#### Material for this exercise ####

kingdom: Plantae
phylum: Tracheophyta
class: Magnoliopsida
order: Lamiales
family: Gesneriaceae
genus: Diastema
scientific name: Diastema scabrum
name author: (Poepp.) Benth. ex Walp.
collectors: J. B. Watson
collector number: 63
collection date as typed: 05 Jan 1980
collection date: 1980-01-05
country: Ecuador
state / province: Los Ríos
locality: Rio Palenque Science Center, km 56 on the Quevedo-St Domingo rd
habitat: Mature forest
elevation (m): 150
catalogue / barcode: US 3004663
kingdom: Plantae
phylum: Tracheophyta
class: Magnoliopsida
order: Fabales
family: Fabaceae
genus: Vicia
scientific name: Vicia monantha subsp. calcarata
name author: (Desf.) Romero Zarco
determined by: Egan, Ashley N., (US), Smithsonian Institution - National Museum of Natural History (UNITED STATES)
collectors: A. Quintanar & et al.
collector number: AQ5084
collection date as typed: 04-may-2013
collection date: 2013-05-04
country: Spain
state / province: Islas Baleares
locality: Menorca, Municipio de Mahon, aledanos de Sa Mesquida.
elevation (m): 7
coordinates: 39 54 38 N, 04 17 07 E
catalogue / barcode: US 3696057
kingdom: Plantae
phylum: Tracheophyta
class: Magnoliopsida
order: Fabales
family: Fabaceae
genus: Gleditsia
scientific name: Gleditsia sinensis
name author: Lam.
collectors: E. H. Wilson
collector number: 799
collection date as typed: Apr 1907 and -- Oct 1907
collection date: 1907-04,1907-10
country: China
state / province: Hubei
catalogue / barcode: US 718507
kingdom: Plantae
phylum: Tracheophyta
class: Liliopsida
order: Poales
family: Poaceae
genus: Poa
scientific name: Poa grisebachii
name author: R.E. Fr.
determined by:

####

Reproduce every line of the records above, character for character, with nothing added, dropped, or changed.

* [In response]:
kingdom: Plantae
phylum: Tracheophyta
class: Magnoliopsida
order: Lamiales
family: Gesneriaceae
genus: Diastema
scientific name: Diastema scabrum
name author: (Poepp.) Benth. ex Walp.
collectors: J. B. Watson
collector number: 63
collection date as typed: 05 Jan 1980
collection date: 1980-01-05
country: Ecuador
state / province: Los Ríos
locality: Rio Palenque Science Center, km 56 on the Quevedo-St Domingo rd
habitat: Mature forest
elevation (m): 150
catalogue / barcode: US 3004663
kingdom: Plantae
phylum: Tracheophyta
class: Magnoliopsida
order: Fabales
family: Fabaceae
genus: Vicia
scientific name: Vicia monantha subsp. calcarata
name author: (Desf.) Romero Zarco
determined by: Egan, Ashley N., (US), Smithsonian Institution - National Museum of Natural History (UNITED STATES)
collectors: A. Quintanar & et al.
collector number: AQ5084
collection date as typed: 04-may-2013
collection date: 2013-05-04
country: Spain
state / province: Islas Baleares
locality: Menorca, Municipio de Mahon, aledanos de Sa Mesquida.
elevation (m): 7
coordinates: 39 54 38 N, 04 17 07 E
catalogue / barcode: US 3696057
kingdom: Plantae
phylum: Tracheophyta
class: Magnoliopsida
order: Fabales
family: Fabaceae
genus: Gleditsia
scientific name: Gleditsia sinensis
name author: Lam.
collectors: E. H. Wilson
collector number: 799
collection date as typed: Apr 1907 and -- Oct 1907
collection date: 1907-04,1907-10
country: China
state / province: Hubei
catalogue / barcode: US 718507
kingdom: Plantae
phylum: Tracheophyta
class: Liliopsida
order: Poales
family: Poaceae
genus: Poa
scientific name: Poa grisebachii
name author: R.E. Fr.
determined by:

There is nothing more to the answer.